» **Ejercicio breve A**
¿Puedes reproducir literalmente el fragmento del texto sobre lo que no se nombra que va desde "Pocas cosas despiertan" hasta "o nos desciende.", ambos incluidos?
» **Ejercicio breve B**
Responde a estas preguntas sobre el texto «Lo que no se nombra»:
(i) ¿Qué fecha figura al comienzo?
(ii) Según el texto, ¿qué despierta la curiosidad como pocas cosas?
(iii) ¿Qué frase se pone como ejemplo de las frases no terminadas?

» **Texto proporcionado**
* * *

13 noviembre 2011

Lo que no se nombra



Algunas vidas giran sobre un hecho maldito, un suceso misterioso que nadie nombra, pero está ahí pervirtiéndolo todo. Si no estamos al tanto, podemos percibir algún indicio en determinados silencios, en conversaciones en voz baja que, de vez en cuando, descubrimos.

Pocas cosas despiertan más la curiosidad que las típicas “escuchitas”. Y a pocos pasos están las frases no terminadas, esas que se escupen presuponiendo lo que, en realidad, no se sabe. “Ya sabes, lo del ascensor”, podría ser una de ellas. Una sentencia que resume un drama del que somos ajenos, pero consigue que nuestra mente viaje buscando entre las múltiples situaciones que se pueden dar dentro del estrecho cubículo que nos eleva o nos desciende.

* * *

» **Datos registrados**

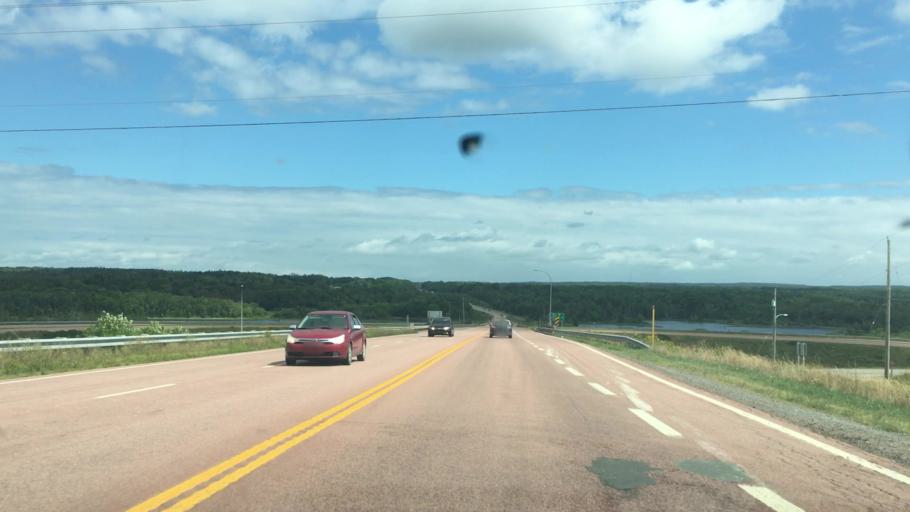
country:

* * *

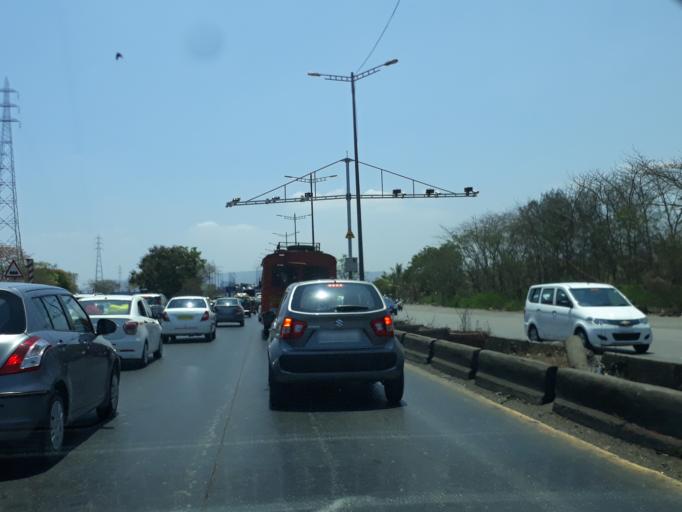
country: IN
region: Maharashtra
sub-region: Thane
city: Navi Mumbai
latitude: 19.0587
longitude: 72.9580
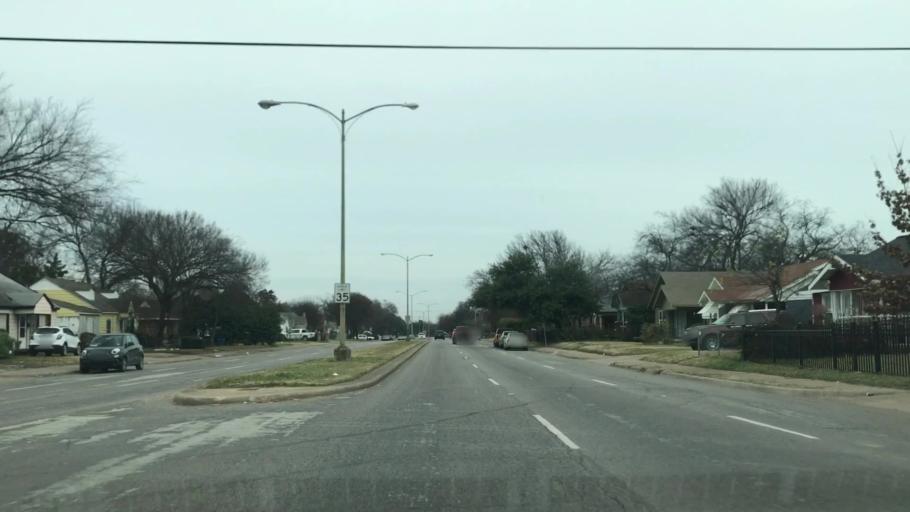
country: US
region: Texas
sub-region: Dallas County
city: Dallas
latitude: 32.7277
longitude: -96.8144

* * *

» **Respuesta A**
Pocas cosas despiertan más la curiosidad que las típicas “escuchitas”. Y a pocos pasos están las frases no terminadas, esas que se escupen presuponiendo lo que, en realidad, no se sabe. “Ya sabes, lo del ascensor”, podría ser una de ellas. Una sentencia que resume un drama del que somos ajenos, pero consigue que nuestra mente viaje buscando entre las múltiples situaciones que se pueden dar dentro del estrecho cubículo que nos eleva o nos desciende.

» **Respuesta B**
(i) 13 noviembre 2011.
(ii) Las típicas "escuchitas".
(iii) "Ya sabes, lo del ascensor".